In the same call, we seemed to reach consensus that the API headers should be located in mlir/include/mlir-c wrt to the LLVM monorepo. We did not have the time to discuss the library/implementation layout though. The following alternatives were mentioned previously:

  • mlir/lib/CAPI
  • mlir/lib/Bindings/C
  • distributed across relevant files under mlir/lib/IR/*

I am less favorable to the last option as it makes C APIs less hermetic.

Any opinions?

I’m interested to see maybe some code samples of the two scheme for the API (with/without separate types for making the ownership explicit).
While we can’t make C “safe”, I’d look into what is the easiest to read/write in practice: it isn’t clear to me that the extra types are hurting / not helping so far.

⚙ D83310 [mlir] Initial version of C APIs now contains the API without separate owning types;
⚙ D84019 [WIP] C APIs (with ownership) - with separate owning types;
⚙ D84020 [WIP] differences between C APIs without and with ownership contains the latter rebased on the former to show the difference.

These diffs intentionally don’t touch anything other than ownership.

I prefer this one. I personally don’t think of such a C API as a binding.

I prefer the option without ownership encoded in the types. I see what you’re trying to accomplish, but I just don’t think that, aside from careful naming and a consistent pattern, any C-language features go far enough to actually be less of a foot-gun in the common case.

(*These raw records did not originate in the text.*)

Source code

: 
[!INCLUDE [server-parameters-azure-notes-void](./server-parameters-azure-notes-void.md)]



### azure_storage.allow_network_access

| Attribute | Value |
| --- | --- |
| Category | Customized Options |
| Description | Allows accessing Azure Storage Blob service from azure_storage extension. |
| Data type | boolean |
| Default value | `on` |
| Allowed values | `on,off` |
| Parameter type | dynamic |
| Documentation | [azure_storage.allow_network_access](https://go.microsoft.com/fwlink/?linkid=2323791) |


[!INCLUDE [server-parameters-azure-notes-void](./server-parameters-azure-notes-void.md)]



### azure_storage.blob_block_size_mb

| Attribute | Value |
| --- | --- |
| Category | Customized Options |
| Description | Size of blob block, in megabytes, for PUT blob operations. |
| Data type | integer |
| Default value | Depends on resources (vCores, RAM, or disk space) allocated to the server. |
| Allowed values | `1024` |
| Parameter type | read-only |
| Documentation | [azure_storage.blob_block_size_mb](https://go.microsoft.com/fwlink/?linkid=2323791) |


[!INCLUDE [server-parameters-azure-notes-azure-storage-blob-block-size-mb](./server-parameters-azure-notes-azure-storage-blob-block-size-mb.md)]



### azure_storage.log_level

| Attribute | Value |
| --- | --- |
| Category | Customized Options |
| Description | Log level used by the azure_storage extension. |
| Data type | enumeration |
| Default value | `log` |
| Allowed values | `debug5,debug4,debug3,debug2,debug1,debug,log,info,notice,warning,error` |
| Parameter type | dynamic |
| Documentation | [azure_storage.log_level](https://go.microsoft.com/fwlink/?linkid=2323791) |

Virtually every time I’ve used a C API like this from a higher level language, I’ve constructed some kind of smart pointer-esque mechanism in that language to be explicit about create/retain/release/destroy semantics, which is where additional safety comes in. From that perspective, I prefer fewer types and less encoded in them since it makes such machinery easier to maintain.

I don’t think any of these mechanisms will significantly help haphazard, ad-hoc use of the API, and they will hinder more structured use. It’s C: it’s not going to be safe.

I like the code structure overall, though, and I would love for us to decide and get to work.

Interestingly I was expecting the opposite: it’d be less error-prone and easier to build/maintain such wrappers with Types to help distinguish.

It depends. If building a JNI binding, for example, it is such a pain to mirror the type hierarchy that you typically erase everything as much as possible and do the best you can with semantics that match the target. And in all of the cases, I have to read the comments and follow the naming convention carefully to map the semantics properly. The extra types are probably just something I would code around versus using as intended.

I just wouldn’t prioritize adding the complexity to the C API itself because it can’t really go far enough and now you have semantics spread across two places to cover it all.

Don’t get me wrong: I’d use either one and both are nice. I’d pick the simpler and minimize the type overhead, personally.